Cardio-pulmonary resuscitation
CPR is just the first step in saving a life. Once the heart has been defibrillated and is beating on its own again, and spontaneous breathing has recommenced, further interventions will be needed. This includes medications and possibly a ventilator to assist keeping the person alive.
The conversation that starts with ‘do you want active resuscitation?’ also means they don’t just stop at that point. They use all the resources available to maintain life, if that is the wish of the person and their family.

What choice does the patient have?
If the person is of sound mind, they make the choice in consultation with their doctor. The stage of their health is considered and the likelihood of further complications following resuscitation.
If the person is not able to make this choice any longer, the family members who have Medical Power of Attorney, Enduring Guardian or are Substitute Decision Makers in a persons Advanced Care Directive  will make this decision on their behalf, with help and advice from the health care professionals involved. Education is given regarding the likelihood of success of further treatment and CPR itself.

Documentation of wishes
End of life wishes are documented and signed by medical personnel in consultation with everyone concerned. An Advanced Care Directive forms a legal direction for choices to be made and should be completed if possible while the person affected is able to do this.
In a health care facility, this information is handed over to all members of the health care team to ensure that the wishes are carried out.

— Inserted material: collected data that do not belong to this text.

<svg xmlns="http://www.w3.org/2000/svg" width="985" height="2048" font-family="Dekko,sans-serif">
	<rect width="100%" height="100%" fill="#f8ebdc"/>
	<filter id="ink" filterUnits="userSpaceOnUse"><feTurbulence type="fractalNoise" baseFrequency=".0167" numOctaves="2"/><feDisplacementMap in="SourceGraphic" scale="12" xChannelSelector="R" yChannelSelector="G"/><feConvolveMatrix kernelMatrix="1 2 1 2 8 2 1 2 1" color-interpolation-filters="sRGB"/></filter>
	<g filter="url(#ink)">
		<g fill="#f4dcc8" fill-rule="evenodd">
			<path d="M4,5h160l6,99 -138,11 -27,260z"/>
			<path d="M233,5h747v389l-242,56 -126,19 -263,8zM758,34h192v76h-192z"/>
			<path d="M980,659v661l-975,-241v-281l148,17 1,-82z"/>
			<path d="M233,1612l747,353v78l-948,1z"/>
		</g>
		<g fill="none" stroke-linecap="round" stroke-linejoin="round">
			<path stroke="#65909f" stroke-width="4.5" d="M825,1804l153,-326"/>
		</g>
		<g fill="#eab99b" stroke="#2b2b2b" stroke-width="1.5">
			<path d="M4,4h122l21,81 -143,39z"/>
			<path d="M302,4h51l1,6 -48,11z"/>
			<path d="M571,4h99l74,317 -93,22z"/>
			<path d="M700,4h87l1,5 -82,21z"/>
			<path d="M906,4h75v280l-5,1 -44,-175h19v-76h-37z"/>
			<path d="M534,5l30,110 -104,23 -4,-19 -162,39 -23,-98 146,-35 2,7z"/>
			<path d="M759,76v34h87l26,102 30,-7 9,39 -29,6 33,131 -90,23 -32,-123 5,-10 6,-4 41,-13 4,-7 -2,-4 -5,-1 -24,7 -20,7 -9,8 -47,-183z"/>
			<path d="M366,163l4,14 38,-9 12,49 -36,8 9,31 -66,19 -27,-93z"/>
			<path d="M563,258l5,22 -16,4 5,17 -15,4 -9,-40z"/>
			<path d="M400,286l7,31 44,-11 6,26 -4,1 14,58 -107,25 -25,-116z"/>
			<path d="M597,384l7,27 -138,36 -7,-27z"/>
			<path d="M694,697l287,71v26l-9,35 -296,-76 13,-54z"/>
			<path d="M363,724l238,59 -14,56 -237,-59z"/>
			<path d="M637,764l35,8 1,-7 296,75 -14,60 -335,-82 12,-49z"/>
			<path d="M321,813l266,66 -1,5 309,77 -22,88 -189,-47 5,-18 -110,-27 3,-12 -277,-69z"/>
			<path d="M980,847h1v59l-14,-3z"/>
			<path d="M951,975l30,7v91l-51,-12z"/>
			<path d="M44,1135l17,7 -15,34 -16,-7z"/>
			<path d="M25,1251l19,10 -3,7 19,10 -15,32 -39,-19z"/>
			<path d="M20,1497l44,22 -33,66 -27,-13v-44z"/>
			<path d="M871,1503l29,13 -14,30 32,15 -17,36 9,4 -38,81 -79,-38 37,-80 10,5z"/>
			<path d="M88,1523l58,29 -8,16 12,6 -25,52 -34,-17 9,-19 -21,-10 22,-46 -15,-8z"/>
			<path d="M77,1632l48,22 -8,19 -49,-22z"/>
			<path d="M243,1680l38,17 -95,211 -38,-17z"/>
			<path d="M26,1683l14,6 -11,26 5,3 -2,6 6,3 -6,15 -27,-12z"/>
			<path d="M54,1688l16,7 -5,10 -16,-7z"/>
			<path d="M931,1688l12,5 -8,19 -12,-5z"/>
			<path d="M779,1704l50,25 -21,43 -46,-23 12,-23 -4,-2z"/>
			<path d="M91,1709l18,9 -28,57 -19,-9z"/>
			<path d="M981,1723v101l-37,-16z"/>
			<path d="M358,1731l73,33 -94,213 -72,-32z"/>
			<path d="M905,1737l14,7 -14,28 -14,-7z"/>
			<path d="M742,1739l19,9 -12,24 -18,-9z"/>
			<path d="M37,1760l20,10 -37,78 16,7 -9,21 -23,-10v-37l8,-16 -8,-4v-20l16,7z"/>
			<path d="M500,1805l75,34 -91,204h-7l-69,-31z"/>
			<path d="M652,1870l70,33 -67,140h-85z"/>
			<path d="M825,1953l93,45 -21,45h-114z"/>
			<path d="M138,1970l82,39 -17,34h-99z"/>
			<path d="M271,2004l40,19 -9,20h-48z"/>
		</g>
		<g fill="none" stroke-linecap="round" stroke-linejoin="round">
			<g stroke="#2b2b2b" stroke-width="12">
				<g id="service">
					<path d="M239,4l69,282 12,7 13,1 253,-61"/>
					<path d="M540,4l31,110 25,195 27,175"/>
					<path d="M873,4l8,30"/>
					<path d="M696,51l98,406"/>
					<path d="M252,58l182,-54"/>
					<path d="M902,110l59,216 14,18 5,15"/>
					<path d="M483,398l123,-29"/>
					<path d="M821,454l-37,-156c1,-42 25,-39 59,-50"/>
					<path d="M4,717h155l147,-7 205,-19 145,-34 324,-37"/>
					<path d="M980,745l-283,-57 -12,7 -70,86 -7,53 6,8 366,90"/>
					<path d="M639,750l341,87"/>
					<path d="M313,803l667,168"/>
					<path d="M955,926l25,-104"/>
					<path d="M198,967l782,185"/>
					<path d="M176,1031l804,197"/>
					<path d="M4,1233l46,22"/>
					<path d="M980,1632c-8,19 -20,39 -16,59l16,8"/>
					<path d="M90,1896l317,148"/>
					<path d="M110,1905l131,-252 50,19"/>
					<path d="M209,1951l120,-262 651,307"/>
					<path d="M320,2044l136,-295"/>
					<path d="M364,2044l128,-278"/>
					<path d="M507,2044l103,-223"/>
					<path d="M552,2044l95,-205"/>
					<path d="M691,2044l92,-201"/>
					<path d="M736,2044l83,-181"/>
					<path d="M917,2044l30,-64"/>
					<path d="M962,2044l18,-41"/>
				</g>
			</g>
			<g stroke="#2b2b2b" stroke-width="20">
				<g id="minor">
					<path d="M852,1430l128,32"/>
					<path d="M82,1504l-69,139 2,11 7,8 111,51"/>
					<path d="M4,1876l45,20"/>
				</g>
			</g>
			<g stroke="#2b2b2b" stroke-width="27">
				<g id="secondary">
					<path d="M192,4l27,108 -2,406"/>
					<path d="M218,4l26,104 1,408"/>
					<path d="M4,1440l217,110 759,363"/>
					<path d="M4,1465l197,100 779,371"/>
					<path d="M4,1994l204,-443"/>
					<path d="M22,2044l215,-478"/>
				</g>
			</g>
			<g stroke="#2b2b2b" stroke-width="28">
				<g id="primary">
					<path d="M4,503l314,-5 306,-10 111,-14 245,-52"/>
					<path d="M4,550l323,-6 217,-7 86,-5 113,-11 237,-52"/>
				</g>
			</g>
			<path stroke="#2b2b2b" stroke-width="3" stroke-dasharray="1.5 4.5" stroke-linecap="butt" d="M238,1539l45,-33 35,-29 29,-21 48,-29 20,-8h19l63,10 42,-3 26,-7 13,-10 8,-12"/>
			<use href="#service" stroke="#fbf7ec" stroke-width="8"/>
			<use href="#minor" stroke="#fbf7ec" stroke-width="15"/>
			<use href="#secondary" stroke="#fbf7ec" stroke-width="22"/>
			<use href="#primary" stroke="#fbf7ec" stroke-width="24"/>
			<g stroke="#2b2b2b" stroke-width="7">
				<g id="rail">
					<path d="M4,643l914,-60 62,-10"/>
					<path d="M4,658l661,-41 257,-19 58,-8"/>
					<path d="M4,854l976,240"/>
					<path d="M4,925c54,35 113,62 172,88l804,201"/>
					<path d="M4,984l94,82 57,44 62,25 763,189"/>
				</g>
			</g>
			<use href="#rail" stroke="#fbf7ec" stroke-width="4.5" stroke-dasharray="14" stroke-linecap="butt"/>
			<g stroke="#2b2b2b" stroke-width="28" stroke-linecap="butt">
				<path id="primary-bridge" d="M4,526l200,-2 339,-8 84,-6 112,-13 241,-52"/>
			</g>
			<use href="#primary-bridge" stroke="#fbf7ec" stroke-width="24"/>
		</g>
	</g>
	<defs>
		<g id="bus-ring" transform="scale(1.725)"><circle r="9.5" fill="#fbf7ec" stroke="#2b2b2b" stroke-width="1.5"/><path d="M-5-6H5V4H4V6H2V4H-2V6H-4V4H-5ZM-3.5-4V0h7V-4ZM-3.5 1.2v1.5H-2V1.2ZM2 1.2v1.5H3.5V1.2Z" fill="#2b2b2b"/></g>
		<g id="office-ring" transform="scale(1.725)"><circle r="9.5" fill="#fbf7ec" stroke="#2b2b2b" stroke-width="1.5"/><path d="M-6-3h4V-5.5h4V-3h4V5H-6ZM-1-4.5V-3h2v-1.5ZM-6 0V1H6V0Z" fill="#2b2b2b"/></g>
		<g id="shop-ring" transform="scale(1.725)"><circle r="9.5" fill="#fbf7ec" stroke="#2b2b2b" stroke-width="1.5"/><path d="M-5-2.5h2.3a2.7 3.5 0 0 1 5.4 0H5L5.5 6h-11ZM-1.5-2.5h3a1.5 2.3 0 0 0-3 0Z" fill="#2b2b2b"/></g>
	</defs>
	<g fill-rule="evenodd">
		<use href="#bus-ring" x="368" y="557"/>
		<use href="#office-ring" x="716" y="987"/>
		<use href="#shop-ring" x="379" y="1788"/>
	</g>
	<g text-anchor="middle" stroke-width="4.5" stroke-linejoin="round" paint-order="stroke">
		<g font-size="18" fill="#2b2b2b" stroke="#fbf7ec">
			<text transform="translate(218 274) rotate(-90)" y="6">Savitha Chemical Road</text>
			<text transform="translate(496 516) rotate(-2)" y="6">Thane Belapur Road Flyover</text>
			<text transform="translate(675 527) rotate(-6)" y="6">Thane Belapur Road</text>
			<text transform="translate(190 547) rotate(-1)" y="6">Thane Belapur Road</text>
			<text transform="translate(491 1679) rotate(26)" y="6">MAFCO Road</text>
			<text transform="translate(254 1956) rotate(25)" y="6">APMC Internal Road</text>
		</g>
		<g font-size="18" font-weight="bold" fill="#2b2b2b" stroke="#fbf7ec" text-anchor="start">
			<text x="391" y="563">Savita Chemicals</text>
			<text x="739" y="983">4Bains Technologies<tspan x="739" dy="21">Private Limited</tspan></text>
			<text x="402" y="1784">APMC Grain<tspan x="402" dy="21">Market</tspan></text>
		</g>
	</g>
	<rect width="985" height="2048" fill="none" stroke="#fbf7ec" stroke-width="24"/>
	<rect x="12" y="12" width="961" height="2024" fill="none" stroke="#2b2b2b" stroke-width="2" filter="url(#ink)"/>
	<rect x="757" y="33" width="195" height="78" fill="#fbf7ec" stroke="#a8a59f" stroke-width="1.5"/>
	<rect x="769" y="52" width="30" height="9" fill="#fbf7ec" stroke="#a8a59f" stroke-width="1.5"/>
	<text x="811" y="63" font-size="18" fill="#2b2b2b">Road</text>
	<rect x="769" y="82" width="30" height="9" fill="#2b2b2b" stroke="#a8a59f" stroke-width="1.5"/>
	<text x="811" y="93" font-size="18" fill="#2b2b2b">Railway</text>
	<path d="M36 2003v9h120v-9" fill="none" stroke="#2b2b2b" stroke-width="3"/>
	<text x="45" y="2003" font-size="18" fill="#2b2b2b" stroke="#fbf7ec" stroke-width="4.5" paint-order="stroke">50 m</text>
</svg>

When no wishes have been identified
If there is no NFR order in a hospital setting and the patient is found in a collapsed state, all efforts will be made to resuscitate them, following duty of care and hospital protocols which are in line with the guidelines of the Australian Resuscitation Council.

Does an NFR order mean no further care?
An NFR order does not mean that no hydration will be given. Intravenous fluid and analgesia will be given to maintain adequate hydration and comfort. Diet will be as tolerated if any is taken at all.
Regular medications will still be given in consultation with the Specialist. Treatment of the disease process e.g chemotherapy may still be given to reduce the discomfort or debilitating symptoms of a disease progression. Nursing care will be aimed at providing comfort, maintaining skin integrity and hygiene.
An NFR order is purely related to “Not for (active) resuscitation in the event of a cardio-respiratory arrest”.

Discuss a Not for Resuscitation order early
No-one knows exactly when that moment will come. It is in the best interests of everyone if a decision has been made and documented in hospital notes or in an Advanced Care Directive.
It is the best way to ensure the wishes of the person who is at the end stage of their life are respected and acted upon. This is true for the elderly, those with terminal illness or those who have been involved in trauma.
For many, it is a difficult conversation, emotional and confronting, but there will also be a sense of relief when it has been made. Everyone wants to honour and respect the wishes of the person who is at this stage of their life.